3. Rechtliche Beurteilung:
Zu A) Abweisung der Beschwerde:
§ 5 AsylG 2005, BGBl. I Nr. 100/2005, zuletzt geändert durch BGBl. I Nr. 87/2012, lautet:
"§ 5 (1) Ein nicht gemäß §§ 4 oder 4a erledigter Antrag auf internationalen Schutz ist als unzulässig zurückzuweisen, wenn ein anderer Staat vertraglich oder auf Grund der Dublin - Verordnung zur Prüfung des Asylantrages oder des Antrages auf internationalen Schutz zuständig ist. Mit der Zurückweisungsentscheidung ist auch festzustellen, welcher Staat zuständig ist. Eine Zurückweisung des Antrages hat zu unterbleiben, wenn im Rahmen einer Prüfung des § 9 Abs. 2 BFA-VG festgestellt wird, dass eine mit der Zurückweisung verbundene Anordnung zur Außerlandesbringung zu einer Verletzung von Art. 8 EMRK führen würde.
(2) Gemäß Abs. 1 ist auch vorzugehen, wenn ein anderer Staat vertraglich oder auf Grund der Dublin - Verordnung dafür zuständig ist zu prüfen, welcher Staat zur Prüfung des Asylantrages oder des Antrages auf internationalen Schutz zuständig ist.
(3) Sofern nicht besondere Gründe, die in der Person des Asylwerbers gelegen sind, glaubhaft gemacht werden oder beim Bundesamt oder beim Bundesverwaltungsgericht offenkundig sind, die für die reale Gefahr des fehlenden Schutzes vor Verfolgung sprechen, ist davon auszugehen, dass der Asylwerber in einem Staat nach Abs. 1 Schutz vor Verfolgung findet."
§ 10 AsylG 2005, BGBl. I Nr. 100/2005, zuletzt geändert durch BGBl.
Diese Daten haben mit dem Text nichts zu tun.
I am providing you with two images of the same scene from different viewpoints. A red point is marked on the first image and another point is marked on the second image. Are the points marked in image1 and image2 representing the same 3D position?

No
I Nr. 145/2017, lautet:
"§ 10 (1) Eine Entscheidung nach diesem Bundesgesetz ist mit einer Rückkehrentscheidung oder einer Anordnung zur Außerlandesbringung gemäß dem 8. Hauptstück des FPG zu verbinden, wenn
1. der Antrag auf internationalen Schutz gemäß §§ 4 oder 4a zurückgewiesen wird,
2. der Antrag auf internationalen Schutz gemäß § 5 zurückgewiesen wird,
3. der Antrag auf internationalen Schutz sowohl bezüglich der Zuerkennung des Status des Asylberechtigten als auch der Zuerkennung des Status des subsidiär Schutzberechtigten abgewiesen wird,
4. einem Fremden der Status des Asylberechtigten aberkannt wird, ohne dass es zur Zuerkennung des Status des subsidiär Schutzberechtigten kommt oder
5. einem Fremden der Status des subsidiär Schutzberechtigten aberkannt wird
und in den Fällen der Z 1 und 3 bis 5 von Amts wegen ein Aufenthaltstitel gemäß § 57 nicht erteilt wird.
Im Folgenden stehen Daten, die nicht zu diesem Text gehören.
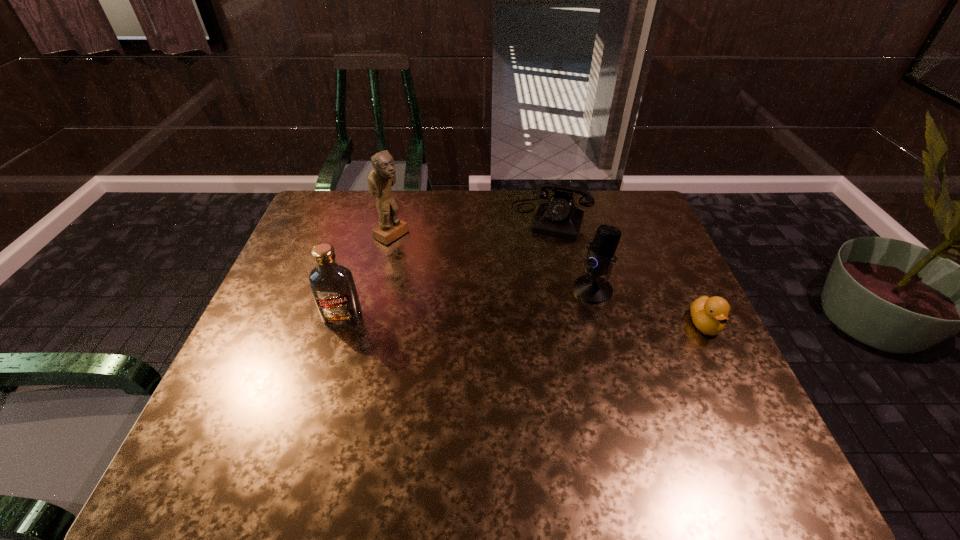
Find the location of a particular element. vacant region located on the front-facing side of the figurine is located at coordinates (416, 248).

Image resolution: width=960 pixels, height=540 pixels. In order to click on vacant space located on the front-facing side of the figurine in this screenshot , I will do `click(488, 286)`.

Find the location of a particular element. Image resolution: width=960 pixels, height=540 pixels. vacant position located 0.130m on the front-facing side of the figurine is located at coordinates (436, 259).

The image size is (960, 540). What are the coordinates of `vacant region located on the stand of the microphone` in the screenshot? It's located at (544, 313).

This screenshot has width=960, height=540. I want to click on vacant region located on the stand of the microphone, so click(x=484, y=341).

Find the location of a particular element. The width and height of the screenshot is (960, 540). free space located on the stand of the microphone is located at coordinates (560, 306).

The image size is (960, 540). I want to click on telephone that is at the far edge, so click(x=559, y=217).

Find the location of a particular element. This screenshot has width=960, height=540. figurine situated at the far edge is located at coordinates (382, 176).

Find the location of a particular element. object situated at the right edge is located at coordinates (709, 315).

Image resolution: width=960 pixels, height=540 pixels. What are the coordinates of `blank space at the far edge of the desktop` in the screenshot? It's located at (461, 212).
(2) Wird einem Fremden, der sich nicht rechtmäßig im Bundesgebiet aufhält und nicht in den Anwendungsbereich des 6. Hauptstückes des FPG fällt, von Amts wegen ein Aufenthaltstitel gemäß § 57 nicht erteilt, ist diese Entscheidung mit einer Rückkehrentscheidung gemäß dem 8. Hauptstück des FPG zu verbinden.
(3) Wird der Antrag eines Drittstaatsangehörigen auf Erteilung eines Aufenthaltstitels gemäß §§ 55, 56 oder 57 abgewiesen, so ist diese Entscheidung mit einer Rückkehrentscheidung gemäß dem 8. Hauptstück des FPG zu verbinden. Wird ein solcher Antrag zurückgewiesen, gilt dies nur insoweit, als dass kein Fall des § 58 Abs. 9 Z 1 bis 3 vorliegt."